Wal-Mart Begins Testing Last-mile Delivery by Employee

Wal-Mart employees can now download a mobile app that suggests orders they could deliver on their commutes to and from work.

walmart 100715 218 59315f341a0ee

Wal-Mart is turning its employees into a delivery fleet with its latest in a series of e-commerce fulfillment innovations. Employees can now download a mobile app that suggests orders they could deliver on their commutes to and from work.

In a blog post, Marc Lore president and CEO of Wal-Mart U.S. e-commerce, explains how the move not only helps get online orders to customers’ doors faster and more efficiently, but it cuts costs along the way.

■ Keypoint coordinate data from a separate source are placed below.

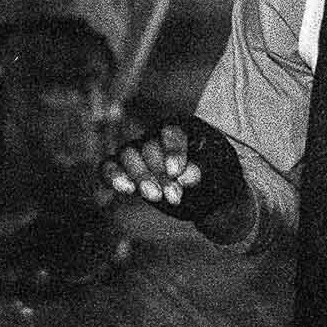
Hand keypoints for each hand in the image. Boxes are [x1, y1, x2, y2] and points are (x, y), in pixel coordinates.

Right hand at [101, 116, 248, 223]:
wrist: (207, 195)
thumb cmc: (216, 178)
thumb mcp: (217, 175)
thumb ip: (202, 172)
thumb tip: (184, 176)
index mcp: (183, 128)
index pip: (172, 133)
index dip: (172, 151)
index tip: (175, 173)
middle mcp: (156, 135)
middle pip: (149, 147)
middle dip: (158, 173)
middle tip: (174, 197)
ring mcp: (139, 151)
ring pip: (128, 154)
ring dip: (139, 176)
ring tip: (155, 197)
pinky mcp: (125, 169)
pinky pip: (108, 166)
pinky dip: (112, 175)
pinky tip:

“It just makes sense: We already have trucks moving orders from fulfillment centers to stores for pickup. Those same trucks could be used to bring ship-to-home orders to a store close to their final destination, where a participating associate can sign up to deliver them to the customer’s house. The best part is this gives our own associates a way to earn extra income on their existing drive home,” he adds.

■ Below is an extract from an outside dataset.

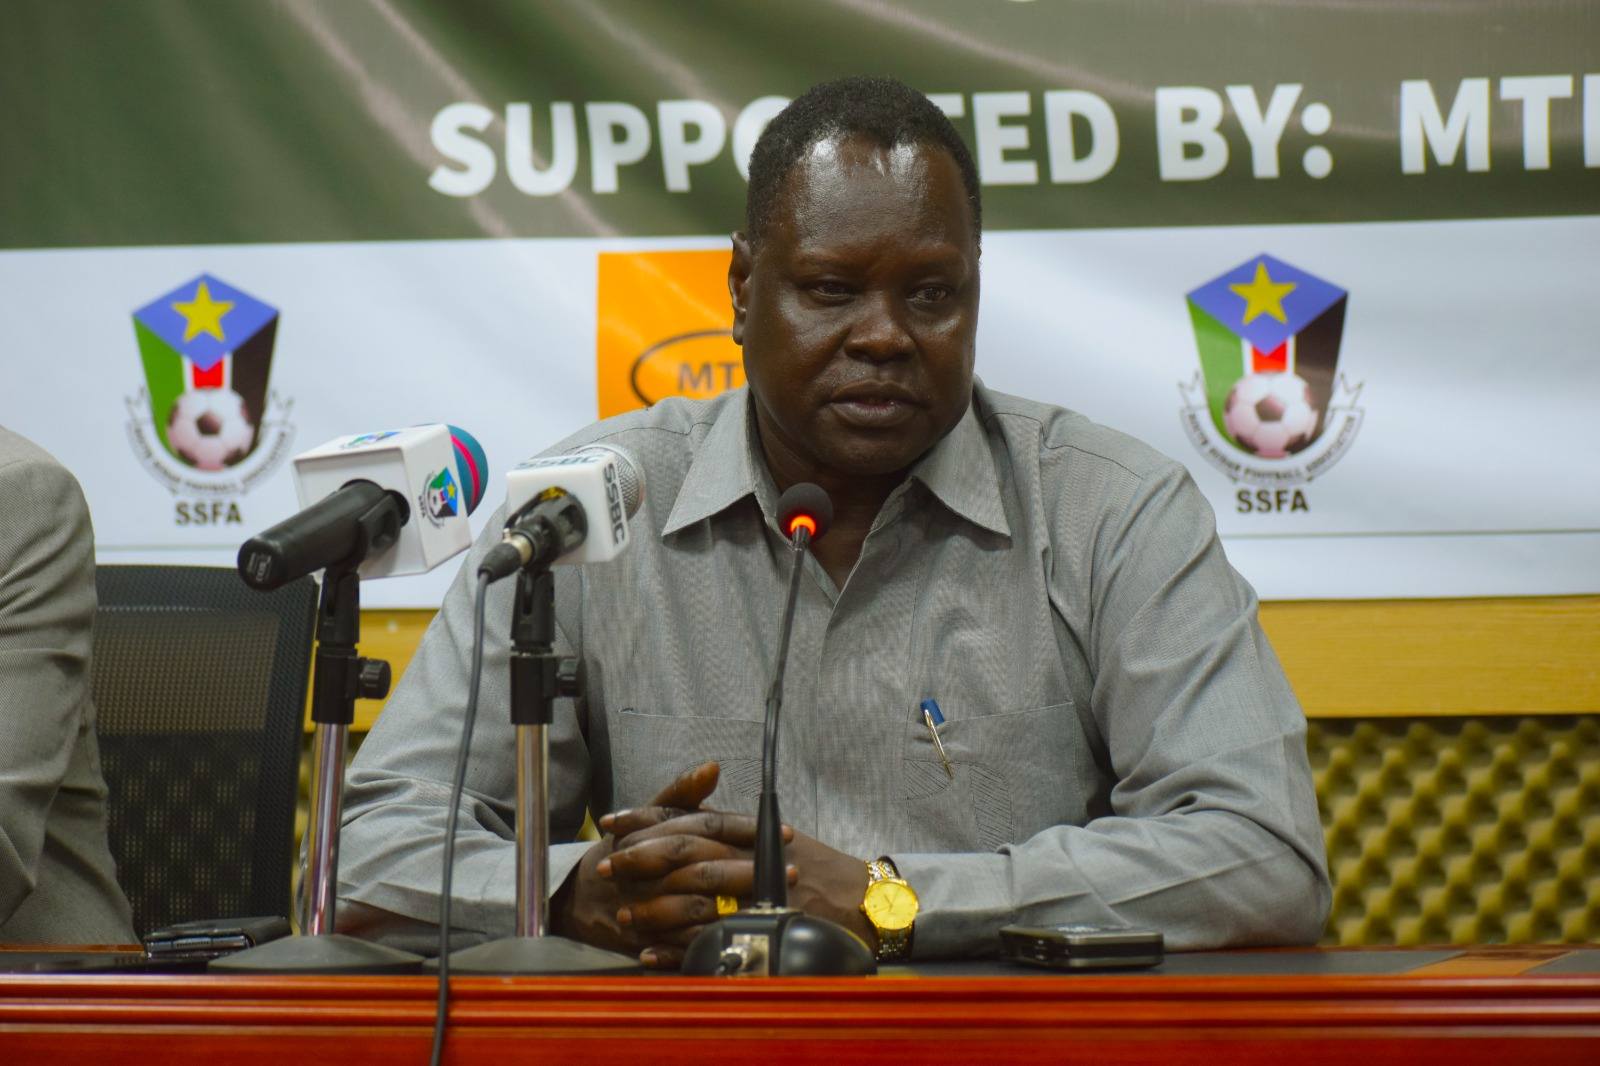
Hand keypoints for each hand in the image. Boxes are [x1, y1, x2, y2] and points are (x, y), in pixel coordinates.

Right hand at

Associates are fully in control of their experience. If they don’t want to participate, they don’t have to. If they choose to opt in, Wal-Mart has built technology that allows them to set preferences. Associates can choose how many packages they can deliver, the size and weight limits of those packages, and which days they’re able to make deliveries after work.

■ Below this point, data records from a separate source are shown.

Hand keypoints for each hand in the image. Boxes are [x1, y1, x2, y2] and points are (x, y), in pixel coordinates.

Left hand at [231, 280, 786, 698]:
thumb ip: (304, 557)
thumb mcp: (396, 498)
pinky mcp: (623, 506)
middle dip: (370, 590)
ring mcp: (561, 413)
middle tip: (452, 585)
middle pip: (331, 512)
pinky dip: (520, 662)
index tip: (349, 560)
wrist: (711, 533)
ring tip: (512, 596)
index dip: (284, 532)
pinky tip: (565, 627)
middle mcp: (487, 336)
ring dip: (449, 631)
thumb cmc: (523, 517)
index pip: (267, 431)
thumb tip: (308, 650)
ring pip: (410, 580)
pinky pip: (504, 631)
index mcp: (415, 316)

Packages are also allocated based on minimizing the collective distance an employee needs to travel off of their commute to make a delivery.

This last-mile innovation is one of a kind. Unlike crowdsourced delivery, where the driver has to travel (often out of the way) to pick up the package, then drive the full distance to deliver it, Wal-Mart associates are starting at the same place as the packages. Once they’re done working at the store for the day, they pick up the packages from the backroom, load them into their vehicle, enter the delivery addresses into the GPS on their phone and head toward home.

The service currently is only available from three store—two in New Jersey and one in northwest Arkansas.

Lore says so far the results have been positive. “Many orders are being delivered the next day, and associates love having the option to earn more cash while doing something that’s already part of their daily routine. An unexpected benefit is they’re finding quicker routes home thanks to the GPS built into our proprietary app,” he notes.